Exercise directions: Among the entries, find the lines with the string "that" and report them.

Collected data
========================
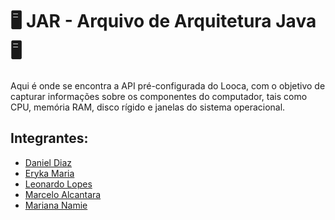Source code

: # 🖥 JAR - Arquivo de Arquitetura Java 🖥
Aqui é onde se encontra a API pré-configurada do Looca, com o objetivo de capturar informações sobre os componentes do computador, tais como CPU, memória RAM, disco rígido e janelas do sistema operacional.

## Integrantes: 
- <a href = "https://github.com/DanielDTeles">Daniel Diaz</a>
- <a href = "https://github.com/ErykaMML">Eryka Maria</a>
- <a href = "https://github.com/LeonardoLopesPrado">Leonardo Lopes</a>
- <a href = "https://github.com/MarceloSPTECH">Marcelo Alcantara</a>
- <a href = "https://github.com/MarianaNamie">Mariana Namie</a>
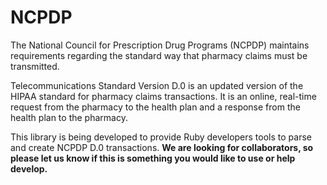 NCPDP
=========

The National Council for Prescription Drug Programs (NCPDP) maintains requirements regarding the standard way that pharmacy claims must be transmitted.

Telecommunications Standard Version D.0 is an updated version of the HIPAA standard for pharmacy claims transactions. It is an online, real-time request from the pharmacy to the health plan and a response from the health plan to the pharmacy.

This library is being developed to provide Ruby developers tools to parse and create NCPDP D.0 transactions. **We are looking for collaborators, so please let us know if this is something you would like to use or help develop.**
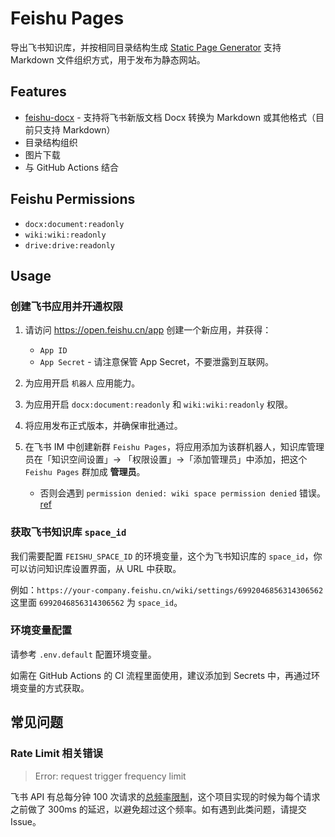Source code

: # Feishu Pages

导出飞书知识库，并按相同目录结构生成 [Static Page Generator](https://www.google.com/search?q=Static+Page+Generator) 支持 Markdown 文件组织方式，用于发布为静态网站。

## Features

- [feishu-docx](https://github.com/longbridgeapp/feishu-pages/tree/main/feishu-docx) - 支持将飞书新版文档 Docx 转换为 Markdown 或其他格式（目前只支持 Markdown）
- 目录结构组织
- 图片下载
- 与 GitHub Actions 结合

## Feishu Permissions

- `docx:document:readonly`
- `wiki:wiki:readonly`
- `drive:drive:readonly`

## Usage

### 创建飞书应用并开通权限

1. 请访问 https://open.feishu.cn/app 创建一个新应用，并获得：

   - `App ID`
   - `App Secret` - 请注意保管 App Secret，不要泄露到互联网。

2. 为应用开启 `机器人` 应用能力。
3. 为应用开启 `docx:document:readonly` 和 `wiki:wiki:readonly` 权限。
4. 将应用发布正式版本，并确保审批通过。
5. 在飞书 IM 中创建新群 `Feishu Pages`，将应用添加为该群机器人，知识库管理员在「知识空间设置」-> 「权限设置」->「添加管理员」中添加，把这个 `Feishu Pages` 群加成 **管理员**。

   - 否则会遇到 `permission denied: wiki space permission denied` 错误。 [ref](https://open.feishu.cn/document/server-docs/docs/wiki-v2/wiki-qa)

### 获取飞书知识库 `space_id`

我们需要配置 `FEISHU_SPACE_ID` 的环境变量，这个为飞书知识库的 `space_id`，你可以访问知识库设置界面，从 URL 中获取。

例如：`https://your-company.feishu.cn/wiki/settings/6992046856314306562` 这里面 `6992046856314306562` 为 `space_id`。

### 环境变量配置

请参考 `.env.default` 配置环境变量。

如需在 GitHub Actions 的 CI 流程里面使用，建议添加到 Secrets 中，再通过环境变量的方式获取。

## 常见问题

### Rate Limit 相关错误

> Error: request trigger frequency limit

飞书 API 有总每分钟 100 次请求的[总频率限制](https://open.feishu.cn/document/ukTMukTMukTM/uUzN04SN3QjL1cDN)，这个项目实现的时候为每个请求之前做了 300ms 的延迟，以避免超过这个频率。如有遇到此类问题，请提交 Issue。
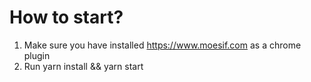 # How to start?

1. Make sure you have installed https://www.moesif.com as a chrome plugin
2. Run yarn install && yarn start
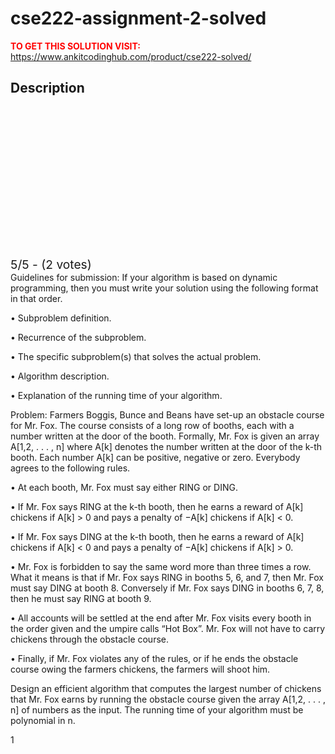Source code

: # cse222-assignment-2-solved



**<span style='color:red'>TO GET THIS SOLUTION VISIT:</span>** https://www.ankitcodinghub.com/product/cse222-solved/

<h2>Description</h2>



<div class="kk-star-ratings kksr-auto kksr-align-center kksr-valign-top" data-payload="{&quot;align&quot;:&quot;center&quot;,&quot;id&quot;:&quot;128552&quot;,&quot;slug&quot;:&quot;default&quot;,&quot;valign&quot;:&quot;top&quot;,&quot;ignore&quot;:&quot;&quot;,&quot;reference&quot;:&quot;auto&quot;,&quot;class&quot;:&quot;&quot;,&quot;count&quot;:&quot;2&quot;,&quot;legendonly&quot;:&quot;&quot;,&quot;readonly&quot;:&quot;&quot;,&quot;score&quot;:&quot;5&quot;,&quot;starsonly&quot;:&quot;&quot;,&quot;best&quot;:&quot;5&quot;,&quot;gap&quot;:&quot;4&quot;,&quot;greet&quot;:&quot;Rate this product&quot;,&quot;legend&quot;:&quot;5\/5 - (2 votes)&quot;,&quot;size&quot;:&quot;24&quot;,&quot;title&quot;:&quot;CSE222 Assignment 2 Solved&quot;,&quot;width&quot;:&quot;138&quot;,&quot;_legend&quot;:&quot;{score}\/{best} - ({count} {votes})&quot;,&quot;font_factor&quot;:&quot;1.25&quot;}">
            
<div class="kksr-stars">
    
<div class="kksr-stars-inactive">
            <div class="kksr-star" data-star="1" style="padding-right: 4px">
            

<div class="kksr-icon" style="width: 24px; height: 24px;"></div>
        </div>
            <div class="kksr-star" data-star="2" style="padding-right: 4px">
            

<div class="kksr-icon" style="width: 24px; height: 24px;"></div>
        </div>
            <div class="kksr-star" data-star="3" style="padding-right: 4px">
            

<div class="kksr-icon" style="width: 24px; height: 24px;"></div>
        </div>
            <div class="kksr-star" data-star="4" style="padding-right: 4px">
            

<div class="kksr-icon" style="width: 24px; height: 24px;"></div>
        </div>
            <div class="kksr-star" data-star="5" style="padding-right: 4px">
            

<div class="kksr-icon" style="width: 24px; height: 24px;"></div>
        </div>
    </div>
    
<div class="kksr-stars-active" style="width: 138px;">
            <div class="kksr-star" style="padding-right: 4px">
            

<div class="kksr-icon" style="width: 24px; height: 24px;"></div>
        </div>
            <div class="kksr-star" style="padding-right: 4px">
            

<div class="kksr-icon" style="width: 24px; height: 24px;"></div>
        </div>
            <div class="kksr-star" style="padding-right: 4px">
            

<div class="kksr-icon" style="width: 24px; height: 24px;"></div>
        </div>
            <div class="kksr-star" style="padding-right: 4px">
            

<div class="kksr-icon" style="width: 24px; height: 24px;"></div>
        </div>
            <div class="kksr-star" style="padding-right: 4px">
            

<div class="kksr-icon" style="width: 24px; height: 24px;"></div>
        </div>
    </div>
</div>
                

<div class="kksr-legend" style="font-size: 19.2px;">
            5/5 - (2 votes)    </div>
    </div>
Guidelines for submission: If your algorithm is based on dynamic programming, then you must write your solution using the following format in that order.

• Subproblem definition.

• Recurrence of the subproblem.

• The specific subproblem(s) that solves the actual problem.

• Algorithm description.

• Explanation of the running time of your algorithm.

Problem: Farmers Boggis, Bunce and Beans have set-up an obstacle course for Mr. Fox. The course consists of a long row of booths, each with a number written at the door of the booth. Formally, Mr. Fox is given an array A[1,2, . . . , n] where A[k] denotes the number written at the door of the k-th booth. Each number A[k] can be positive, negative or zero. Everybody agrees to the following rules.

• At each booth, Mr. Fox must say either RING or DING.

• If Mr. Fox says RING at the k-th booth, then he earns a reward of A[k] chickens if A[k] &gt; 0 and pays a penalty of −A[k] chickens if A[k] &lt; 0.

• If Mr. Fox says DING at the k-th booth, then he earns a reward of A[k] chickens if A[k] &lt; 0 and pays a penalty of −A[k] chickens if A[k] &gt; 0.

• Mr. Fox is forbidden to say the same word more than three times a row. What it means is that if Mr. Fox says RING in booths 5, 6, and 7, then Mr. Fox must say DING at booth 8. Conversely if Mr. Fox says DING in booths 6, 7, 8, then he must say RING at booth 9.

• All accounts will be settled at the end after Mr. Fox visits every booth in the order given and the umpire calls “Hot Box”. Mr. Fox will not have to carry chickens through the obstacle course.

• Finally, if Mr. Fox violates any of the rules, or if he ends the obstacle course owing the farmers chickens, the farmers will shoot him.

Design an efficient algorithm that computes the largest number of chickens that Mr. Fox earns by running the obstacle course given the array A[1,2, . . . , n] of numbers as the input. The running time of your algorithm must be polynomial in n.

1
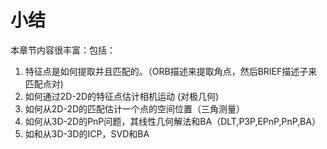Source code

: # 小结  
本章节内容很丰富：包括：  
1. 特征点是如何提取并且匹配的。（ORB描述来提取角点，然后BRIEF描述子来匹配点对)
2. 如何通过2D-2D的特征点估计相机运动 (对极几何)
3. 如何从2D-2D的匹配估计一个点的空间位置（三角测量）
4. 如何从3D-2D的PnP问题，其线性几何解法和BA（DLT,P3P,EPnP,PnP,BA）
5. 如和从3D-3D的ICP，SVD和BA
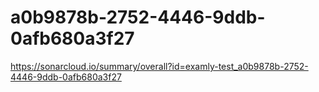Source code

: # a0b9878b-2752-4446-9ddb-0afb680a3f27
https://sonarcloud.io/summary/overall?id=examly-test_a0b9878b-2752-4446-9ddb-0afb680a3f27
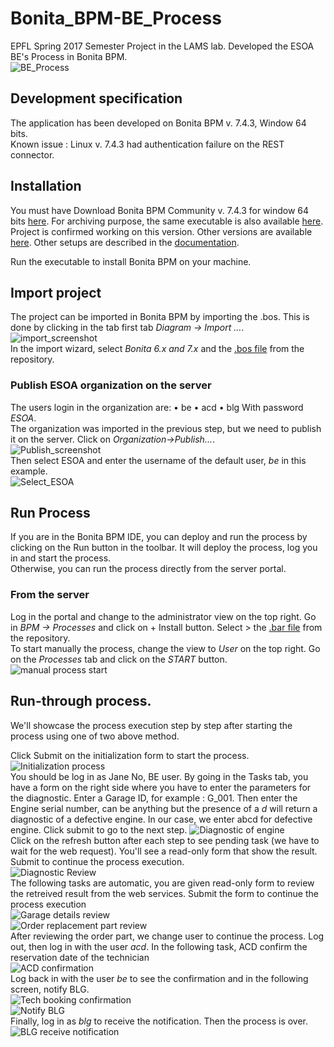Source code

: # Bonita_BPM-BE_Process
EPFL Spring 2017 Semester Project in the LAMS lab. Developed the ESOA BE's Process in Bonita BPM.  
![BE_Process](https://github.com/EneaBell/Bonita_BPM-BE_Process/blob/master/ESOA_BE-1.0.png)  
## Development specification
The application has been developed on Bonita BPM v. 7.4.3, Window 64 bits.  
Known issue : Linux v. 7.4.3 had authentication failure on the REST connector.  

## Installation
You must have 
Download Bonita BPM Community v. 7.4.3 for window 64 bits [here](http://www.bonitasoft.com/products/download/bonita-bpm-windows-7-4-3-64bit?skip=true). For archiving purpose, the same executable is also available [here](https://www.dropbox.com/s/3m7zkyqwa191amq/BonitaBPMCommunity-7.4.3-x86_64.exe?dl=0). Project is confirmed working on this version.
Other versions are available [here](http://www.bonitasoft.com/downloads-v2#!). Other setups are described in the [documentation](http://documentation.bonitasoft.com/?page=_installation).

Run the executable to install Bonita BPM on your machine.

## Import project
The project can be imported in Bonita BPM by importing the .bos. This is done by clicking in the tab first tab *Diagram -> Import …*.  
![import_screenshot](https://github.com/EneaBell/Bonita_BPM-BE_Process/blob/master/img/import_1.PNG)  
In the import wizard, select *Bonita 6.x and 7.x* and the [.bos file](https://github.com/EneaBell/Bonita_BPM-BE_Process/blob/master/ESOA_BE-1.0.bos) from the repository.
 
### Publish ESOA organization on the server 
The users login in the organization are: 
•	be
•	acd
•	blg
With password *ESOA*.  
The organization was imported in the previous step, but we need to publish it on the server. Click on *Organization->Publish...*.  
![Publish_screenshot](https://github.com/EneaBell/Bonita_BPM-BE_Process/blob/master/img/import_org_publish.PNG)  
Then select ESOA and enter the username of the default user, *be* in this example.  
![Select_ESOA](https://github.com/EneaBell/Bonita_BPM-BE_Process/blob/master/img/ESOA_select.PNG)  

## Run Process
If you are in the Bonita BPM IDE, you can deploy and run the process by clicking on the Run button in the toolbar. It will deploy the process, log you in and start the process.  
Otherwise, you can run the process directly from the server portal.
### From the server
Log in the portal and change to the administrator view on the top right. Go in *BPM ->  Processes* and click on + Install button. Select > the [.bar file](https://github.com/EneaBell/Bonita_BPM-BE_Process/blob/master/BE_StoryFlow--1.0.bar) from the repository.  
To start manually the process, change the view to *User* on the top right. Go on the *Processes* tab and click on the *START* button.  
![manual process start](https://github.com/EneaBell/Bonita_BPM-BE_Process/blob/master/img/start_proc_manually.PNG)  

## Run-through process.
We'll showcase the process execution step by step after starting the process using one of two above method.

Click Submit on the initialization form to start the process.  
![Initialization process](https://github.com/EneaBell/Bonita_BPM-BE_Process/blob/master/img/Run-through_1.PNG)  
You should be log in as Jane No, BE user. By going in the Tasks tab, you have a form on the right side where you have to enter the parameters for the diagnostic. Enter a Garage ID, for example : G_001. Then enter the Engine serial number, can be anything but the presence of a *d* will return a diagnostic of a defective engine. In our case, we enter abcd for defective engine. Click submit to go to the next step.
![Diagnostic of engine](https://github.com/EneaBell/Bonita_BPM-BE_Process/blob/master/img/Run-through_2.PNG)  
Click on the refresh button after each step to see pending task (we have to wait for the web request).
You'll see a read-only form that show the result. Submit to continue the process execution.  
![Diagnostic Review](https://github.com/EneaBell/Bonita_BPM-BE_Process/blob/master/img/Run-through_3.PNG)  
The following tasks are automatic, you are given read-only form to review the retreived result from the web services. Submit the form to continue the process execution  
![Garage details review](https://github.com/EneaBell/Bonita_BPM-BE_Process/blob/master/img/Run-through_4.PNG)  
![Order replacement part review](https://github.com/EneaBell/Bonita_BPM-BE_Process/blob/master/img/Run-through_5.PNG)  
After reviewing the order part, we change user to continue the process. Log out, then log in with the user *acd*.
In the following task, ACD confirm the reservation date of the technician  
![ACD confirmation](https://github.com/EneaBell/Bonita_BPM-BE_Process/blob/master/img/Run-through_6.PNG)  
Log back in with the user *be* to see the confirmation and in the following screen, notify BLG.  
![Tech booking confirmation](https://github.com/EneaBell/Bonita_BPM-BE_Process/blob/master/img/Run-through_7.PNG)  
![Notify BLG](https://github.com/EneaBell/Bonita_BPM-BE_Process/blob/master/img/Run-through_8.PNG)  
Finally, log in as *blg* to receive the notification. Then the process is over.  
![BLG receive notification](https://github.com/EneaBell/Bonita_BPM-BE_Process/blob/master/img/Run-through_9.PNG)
========================
Written answer:
The National Council for Prescription Drug Programs (NCPDP) maintains requirements regarding the standard way that pharmacy claims must be transmitted.
Guidelines for submission: If your algorithm is based on dynamic programming, then you must write your solution using the following format in that order.
• The specific subproblem(s) that solves the actual problem.
• Mr. Fox is forbidden to say the same word more than three times a row. What it means is that if Mr. Fox says RING in booths 5, 6, and 7, then Mr. Fox must say DING at booth 8. Conversely if Mr. Fox says DING in booths 6, 7, 8, then he must say RING at booth 9.
Design an efficient algorithm that computes the largest number of chickens that Mr. Fox earns by running the obstacle course given the array A[1,2, . . . , n] of numbers as the input. The running time of your algorithm must be polynomial in n.
You'll see a read-only form that show the result. Submit to continue the process execution.  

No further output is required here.